WHAT IS EXPECTED :: Your answer should be every line of the records that contains the word "left".

DATA IN THIS EXERCISE ::

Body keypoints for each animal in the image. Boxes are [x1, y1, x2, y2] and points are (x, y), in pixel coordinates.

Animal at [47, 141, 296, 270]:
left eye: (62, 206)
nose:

---

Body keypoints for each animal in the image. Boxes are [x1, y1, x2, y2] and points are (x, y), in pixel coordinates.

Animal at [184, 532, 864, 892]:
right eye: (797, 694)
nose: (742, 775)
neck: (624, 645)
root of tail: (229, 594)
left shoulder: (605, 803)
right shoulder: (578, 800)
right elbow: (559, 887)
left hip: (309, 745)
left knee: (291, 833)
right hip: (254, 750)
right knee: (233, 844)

---

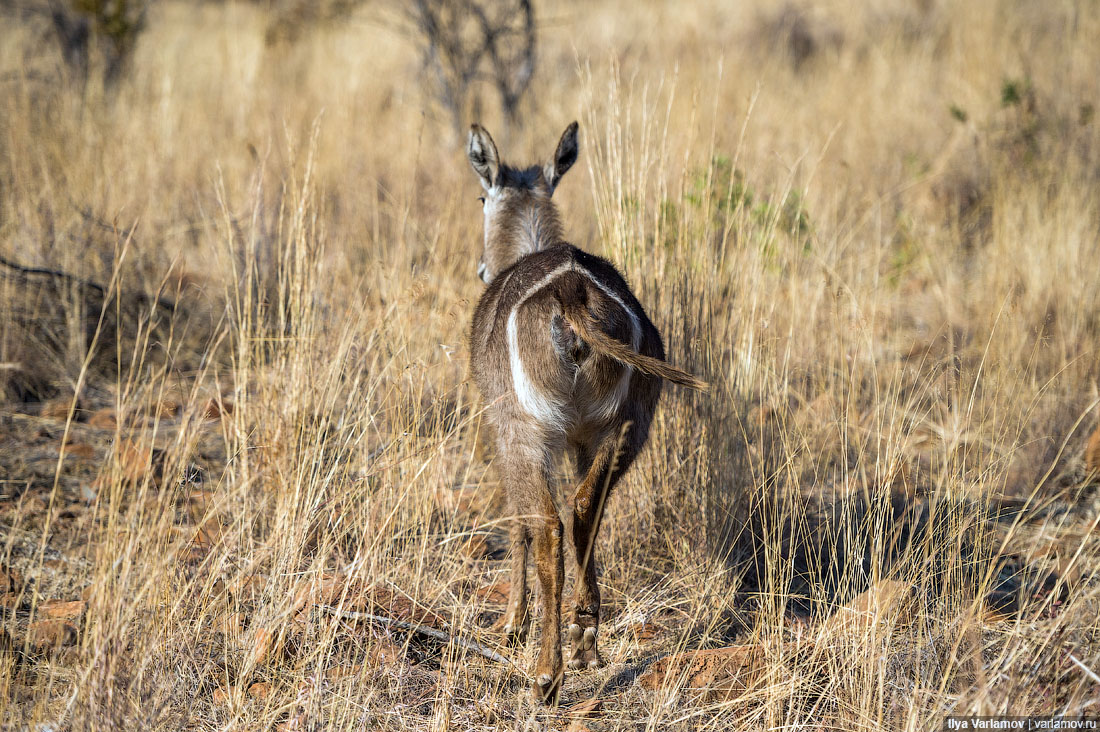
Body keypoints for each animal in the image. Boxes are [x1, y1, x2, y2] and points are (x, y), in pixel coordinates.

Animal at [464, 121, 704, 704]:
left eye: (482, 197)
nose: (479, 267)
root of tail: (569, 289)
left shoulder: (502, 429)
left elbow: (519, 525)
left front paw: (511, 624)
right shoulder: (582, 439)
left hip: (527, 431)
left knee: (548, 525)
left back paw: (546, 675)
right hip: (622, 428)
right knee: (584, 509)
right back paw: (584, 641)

WRITTEN SOLUTION ::
left eye: (62, 206)
left shoulder: (605, 803)
left hip: (309, 745)
left knee: (291, 833)
left eye: (482, 197)
left shoulder: (502, 429)
left elbow: (519, 525)
left front paw: (511, 624)
left hip: (527, 431)
left knee: (548, 525)
left back paw: (546, 675)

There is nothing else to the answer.